» PASSAGE FOR REVIEW:
A cold, brisk winter wind pushed through downtown Des Moines as 12,000 fans poured into the sold-out Wells Fargo Arena for the Eagles’ Hotel California Tour on November 18th. People came from all over Iowa and parts of the Midwest to catch a glimpse of these legendary artists as they performed an array of their hit songs.
As I climbed the stairs to enter the arena, I saw jam-packed lines at the merchandise tables while fans picked up their memorabilia posters and t-shirts before grabbing their seat for the show.
Once inside the arena, the stage was encompassed in a dark curtain. Most everyone was sitting in their seats speculating as to what would happen, hoping their favorite song would be played and simply reminiscing and chatting; thankful to be around their friends and family and witnessing such talented individuals grace the stage.
When the lights in the arena dimmed, at the far end of the stage, a blue neon light, with the words Hotel California flickered and then helped illuminate an old record player. The sight of the neon Hotel California sign sparked the crowd’s anticipation and screams erupted from the audience. Silence quickly fell upon us as an old man wearing a long black cloak over a vintage bellhop uniform appeared on the opposite side of the stage from the record player.
Ominous thunder played and I can only assume it was the Nightman who slowly and meticulously crossed the stage with a nearly pristine Hotel California vinyl record in his hands. Gently blowing off the dust, he cautiously placed the record on the player and the song “Hotel California” began to play as the curtains rose and the Eagles appeared. You could barely hear the beginning of the song over the cheering. But oh, those first few chords, how they transport you back in time and ignite your soul. There really isn’t anything like hearing those notes in person.
The Eagles performed the entirety of the “Hotel California” album in the original order. It was during “Wasted Time” that the Interstate 80 Philharmonic slowly rose from below the stage. It was a very subtle transition; one that did not detract from the Eagles but added just enough flare and enhancement to their performance throughout the night.
When it was time to flip the record over to side B so “Victim of Love” could be played, a woman in a black dress with a black veil slowly crossed the stage to complete the task at hand; it almost seemed as if she was floating with her graceful walk. It was during “The Last Resort,” as the orchestra rose again, that the Des Moines Choral Society made their initial appearance on stage.
Once “Victim of Love” was finished, Don Henley joked that it concluded the “Hotel California” portion of the show as albums use to only be 40 minutes long back in the day and perhaps, they should be again. Chalk it up to him being “old and bitter” (his words not mine). It was also during this time that Henley introduced many of the people on stage, including Erica Swindell, their lead violinist and concertmaster.

» WORK TO COMPLETE:
1. Answer these questions using the concert review:
(a) How many fans attended the show?
(b) During which song did the Interstate 80 Philharmonic first rise from below the stage?
(c) What roles does Erica Swindell hold?
2. Name every song title mentioned in the concert review, in the order each first appears.
3. Extract the part of the concert review starting with "When it was" and going on through "appearance on stage.".
The material after this point has no connection to the concert review.

» PROVIDED DATA:
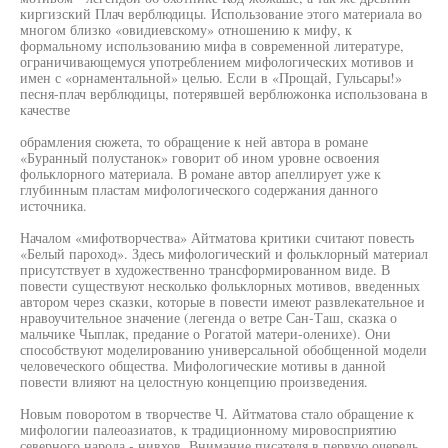
киргизский Плач верблюдицы. Использование этого материала во
многом близко «овидиевскому» отношению к мифу, к
формальному использованию мифа в современной литературе,
ограничивающемуся употреблением мифологических мотивов и
имен с «орнаментальной» целью. Если в «Прощай, Гульсары!»
песня-плач верблюдицы, потерявшей верблюжонка использована в
качестве
обрамления сюжета, то обращение к ней автора в романе
«Буранный полустанок» говорит об ином уровне освоения
фольклорного материала. В романе автор апеллирует уже к
глубинным пластам мифологического содержания данного
источника.
Началом «мифотворчества» Айтматова критики считают повесть
«Белый пароход». Здесь мифологический и фольклорный материал
присутствует в художественно трансформированном виде. В
повести существуют несколько фольклорных мотивов, введенных
автором через сказки, которые в повести имеют развлекательное и
нравоучительное значение (легенда о ветре Сан-Таш, сказка о
мальчике Чыплак, предание о Рогатой матери-оленихе). Они
способствуют моделированию универсальной обобщенной модели
человеческого общества. Мифологические мотивы в данной
повести влияют на целостную концепцию произведения.
Новым поворотом в творчестве Ч. Айтматова стало обращение к
мифологии палеоазиатов, к традиционному мировосприятию
северного народа - нивхов. Внимание писателя в первую очередь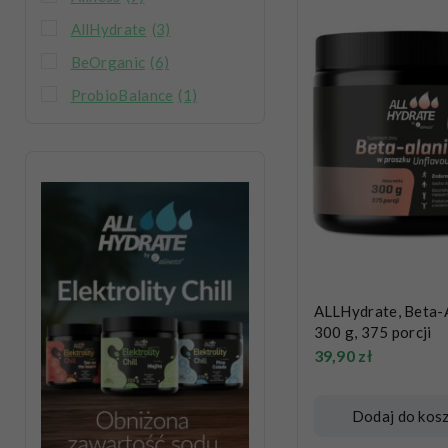
AllHydrate
(3)
BeOrganic
(6)
ProbioBalance
(1)
ALLHydrate, Beta-
300 g, 375 porcji
39,90
zł
Dodaj do kos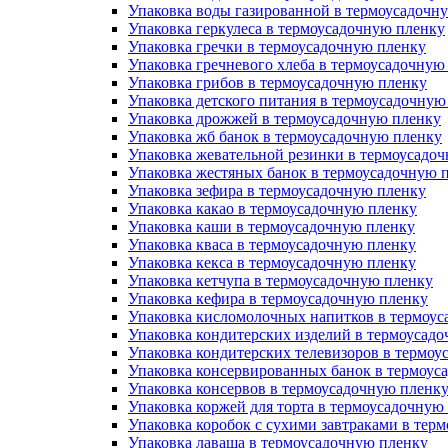
Упаковка воды газированной в термоусадочн
Упаковка геркулеса в термоусадочную пленку
Упаковка гречки в термоусадочную пленку
Упаковка гречневого хлеба в термоусадочную
Упаковка грибов в термоусадочную пленку
Упаковка детского питания в термоусадочную
Упаковка дрожжей в термоусадочную пленку
Упаковка жб банок в термоусадочную пленку
Упаковка жевательной резинки в термоусадо
Упаковка жестяных банок в термоусадочную 
Упаковка зефира в термоусадочную пленку
Упаковка какао в термоусадочную пленку
Упаковка каши в термоусадочную пленку
Упаковка кваса в термоусадочную пленку
Упаковка кекса в термоусадочную пленку
Упаковка кетчупа в термоусадочную пленку
Упаковка кефира в термоусадочную пленку
Упаковка кисломолочных напитков в термоус
Упаковка кондитерских изделий в термоусад
Упаковка кондитерских телевизоров в термоу
Упаковка консервированных банок в термоус
Упаковка консервов в термоусадочную пленк
Упаковка коржей для торта в термоусадочную
Упаковка коробок с сухими завтраками в тер
Упаковка лаваша в термоусадочную пленку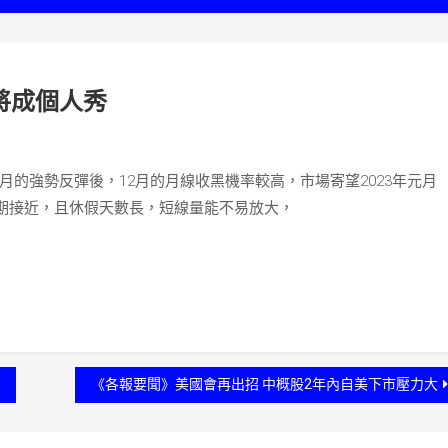
將成個人秀
月的強勢反彈後，12月的月線收黑機率較高，市場寄望2023年元月
期接近，且休假天數長，短線量能不易放大，
《各報要聞》美國會再出招 中概股2年內自美下市壓力大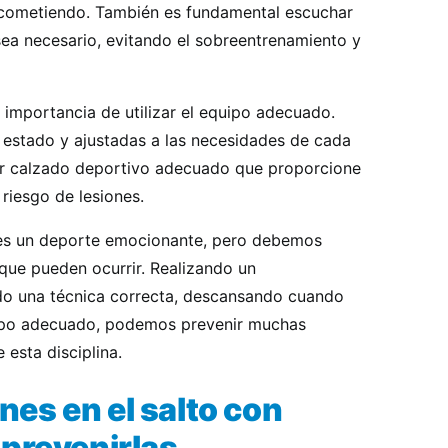
r cometiendo. También es fundamental escuchar
ea necesario, evitando el sobreentrenamiento y
 importancia de utilizar el equipo adecuado.
 estado y ajustadas a las necesidades de cada
izar calzado deportivo adecuado que proporcione
 riesgo de lesiones.
a es un deporte emocionante, pero debemos
 que pueden ocurrir. Realizando un
do una técnica correcta, descansando cuando
quipo adecuado, podemos prevenir muchas
 esta disciplina.
es en el salto con
 prevenirlas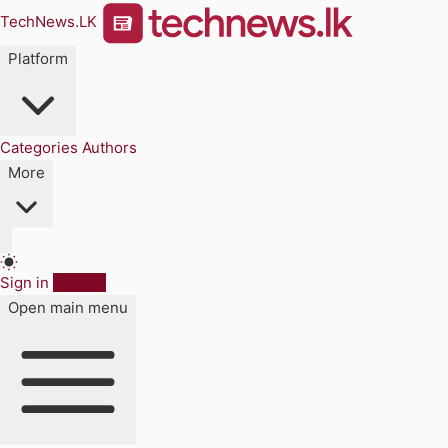
TechNews.LK
Platform
Categories
Authors
More
Sign in
Sign up
Open main menu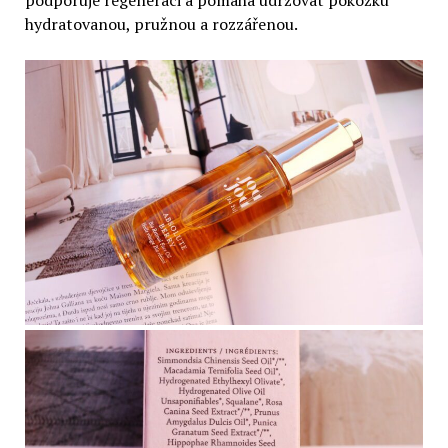
hydratovanou, pružnou a rozzářenou.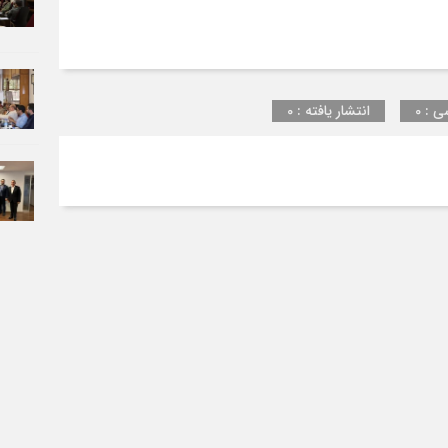
ی : 0
انتشار یافته : 0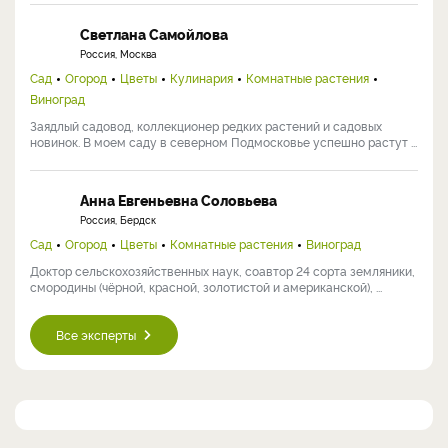
Светлана Самойлова
Россия, Москва
Сад
Огород
Цветы
Кулинария
Комнатные растения
Виноград
Заядлый садовод, коллекционер редких растений и садовых
новинок. В моем саду в северном Подмосковье успешно растут ...
Анна Евгеньевна Соловьева
Россия, Бердск
Сад
Огород
Цветы
Комнатные растения
Виноград
Доктор сельскохозяйственных наук, соавтор 24 сорта земляники,
смородины (чёрной, красной, золотистой и американской), ...
Все эксперты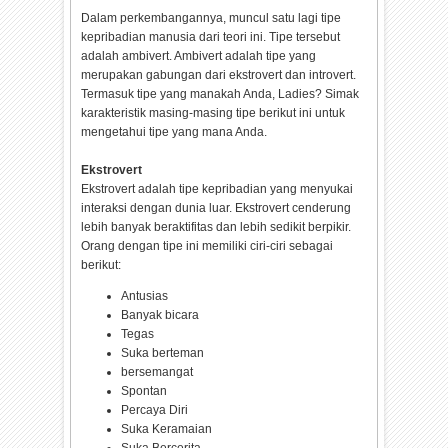
Dalam perkembangannya, muncul satu lagi tipe
kepribadian manusia dari teori ini. Tipe tersebut
adalah ambivert. Ambivert adalah tipe yang
merupakan gabungan dari ekstrovert dan introvert.
Termasuk tipe yang manakah Anda, Ladies? Simak
karakteristik masing-masing tipe berikut ini untuk
mengetahui tipe yang mana Anda.
Ekstrovert
Ekstrovert adalah tipe kepribadian yang menyukai
interaksi dengan dunia luar. Ekstrovert cenderung
lebih banyak beraktifitas dan lebih sedikit berpikir.
Orang dengan tipe ini memiliki ciri-ciri sebagai
berikut:
Antusias
Banyak bicara
Tegas
Suka berteman
bersemangat
Spontan
Percaya Diri
Suka Keramaian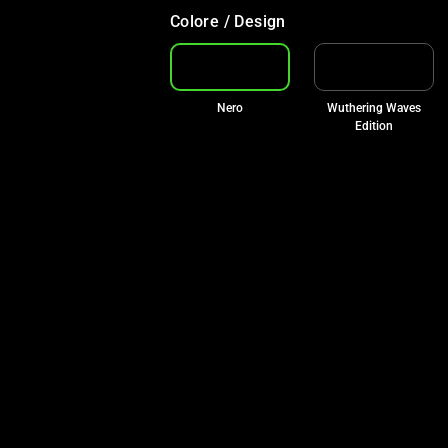
Colore / Design
Nero
Wuthering Waves
Edition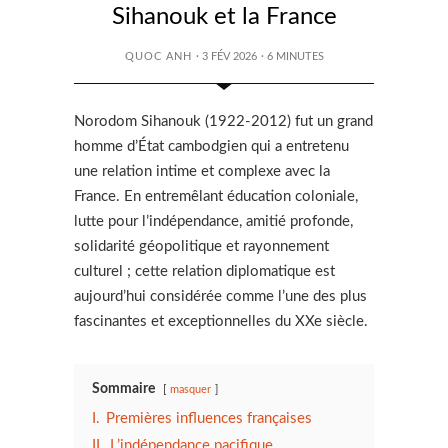
Sihanouk et la France
QUOC ANH
· 3 FÉV 2026
·
6
MINUTES
Norodom Sihanouk (1922-2012) fut un grand
homme d’État cambodgien qui a entretenu
une relation intime et complexe avec la
France. En entremêlant éducation coloniale,
lutte pour l’indépendance, amitié profonde,
solidarité géopolitique et rayonnement
culturel ; cette relation diplomatique est
aujourd’hui considérée comme l’une des plus
fascinantes et exceptionnelles du XXe siècle.
Sommaire
masquer
I.
Premières influences françaises
II.
L’indépendance pacifique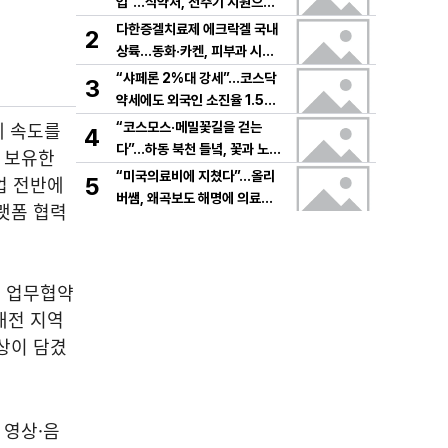
입”…식약처, 전주기 지원으로
K뷰티 고도화
다한증겔치료제 에크락겔 국내
2
상륙…동화·카켄, 피부과 시장
공략
“샤페론 2%대 강세”…코스닥
3
약세에도 외국인 소진율 1.5
9% 기록
에 속도를
“코스모스·메밀꽃길을 걷는
4
다”…하동 북천 들녘, 꽃과 노래
를 보유한
로 물드는 가을의 하루
“미국의료비에 지쳤다”…올리
업 전반에
5
버쌤, 왜곡보도 해명에 의료시
랫폼 협력
스템 논쟁 확산
한 업무협약
대전 지역
상이 담겼
 영상·음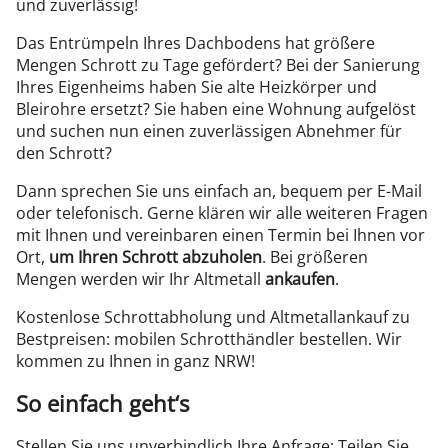
und zuverlässig!
Das Entrümpeln Ihres Dachbodens hat größere
Mengen Schrott zu Tage gefördert? Bei der Sanierung
Ihres Eigenheims haben Sie alte Heizkörper und
Bleirohre ersetzt? Sie haben eine Wohnung aufgelöst
und suchen nun einen zuverlässigen Abnehmer für
den Schrott?
Dann sprechen Sie uns einfach an, bequem per E-Mail
oder telefonisch. Gerne klären wir alle weiteren Fragen
mit Ihnen und vereinbaren einen Termin bei Ihnen vor
Ort,
um Ihren Schrott abzuholen
. Bei größeren
Mengen werden wir Ihr Altmetall
ankaufen
.
Kostenlose Schrottabholung und Altmetallankauf zu
Bestpreisen: mobilen Schrotthändler bestellen. Wir
kommen zu Ihnen in ganz NRW!
So einfach geht‘s
Stellen Sie uns unverbindlich Ihre Anfrage: Teilen Sie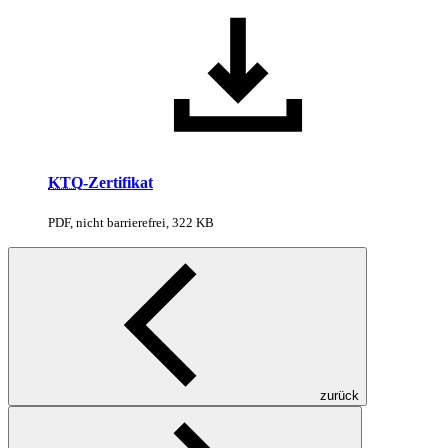
KTQ
-Zertifikat
PDF, nicht barrierefrei, 322 KB
zurück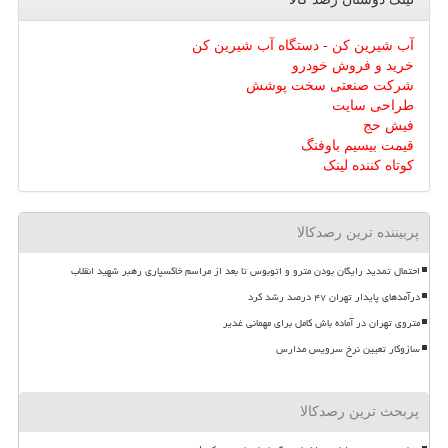
آب شیرین کن - دستگاه آب شیرین کن
خرید و فروش خودرو
شرکت صنعتی سخت پوشش
طراحی سایت
فیش حج
قیمت بیسیم باوفنگ
کوتاه کننده لینک
پربیننده ترین رصدکالا
احتمال تمدید رایگان بودن مترو و اتوبوس تا بعد از مراسم خاکسپاری رهبر شهید انقلاب
درآمدهای پایدار تهران ۴۷ درصد رشد کرد
متروی تهران در آماده باش کامل برای مهمانی غدیر
سازوکار تعیین نرخ سرویس مدارس
پربحث ترین رصدکالا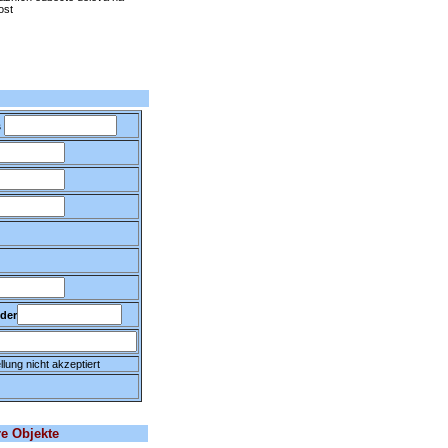
ost
s
nder
lung nicht akzeptiert
e Objekte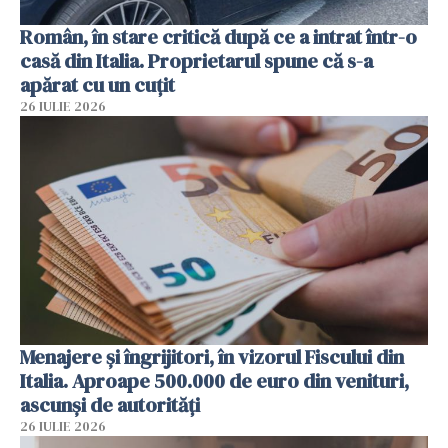
Român, în stare critică după ce a intrat într-o
casă din Italia. Proprietarul spune că s-a
apărat cu un cuțit
26 IULIE 2026
Menajere și îngrijitori, în vizorul Fiscului din
Italia. Aproape 500.000 de euro din venituri,
ascunși de autorități
26 IULIE 2026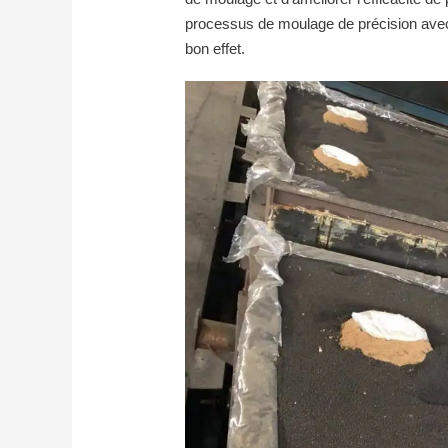
processus de moulage de précision avec
bon effet.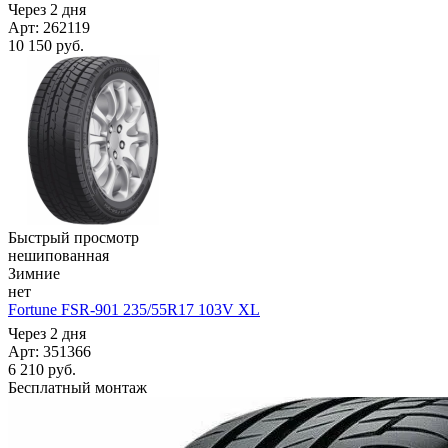
Через 2 дня
Арт: 262119
10 150
руб.
Быстрый просмотр
нешипованная
Зимние
нет
Fortune FSR-901 235/55R17 103V XL
Через 2 дня
Арт: 351366
6 210
руб.
Бесплатный монтаж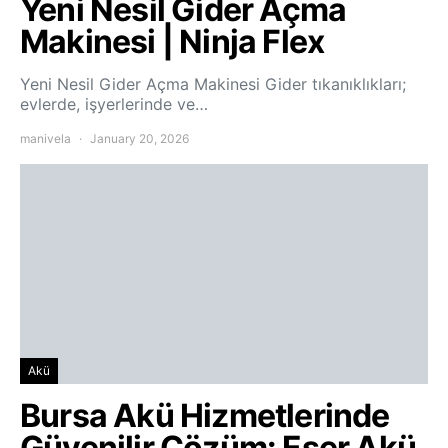
Yeni Nesil Gider Açma
Makinesi | Ninja Flex
Yeni Nesil Gider Açma Makinesi Gider tıkanıklıkları;
evlerde, işyerlerinde ve…
manivela
January 20, 2026
Akü
Bursa Akü Hizmetlerinde
Güvenilir Çözüm: Eser Akü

» ANSWERS PROVIDED:
1.
(a) 12,000
(b) "Wasted Time"
(c) Lead violinist and concertmaster

2.
"Hotel California"
"Wasted Time"
"Victim of Love"
"The Last Resort"

3.
When it was time to flip the record over to side B so “Victim of Love” could be played, a woman in a black dress with a black veil slowly crossed the stage to complete the task at hand; it almost seemed as if she was floating with her graceful walk. It was during “The Last Resort,” as the orchestra rose again, that the Des Moines Choral Society made their initial appearance on stage.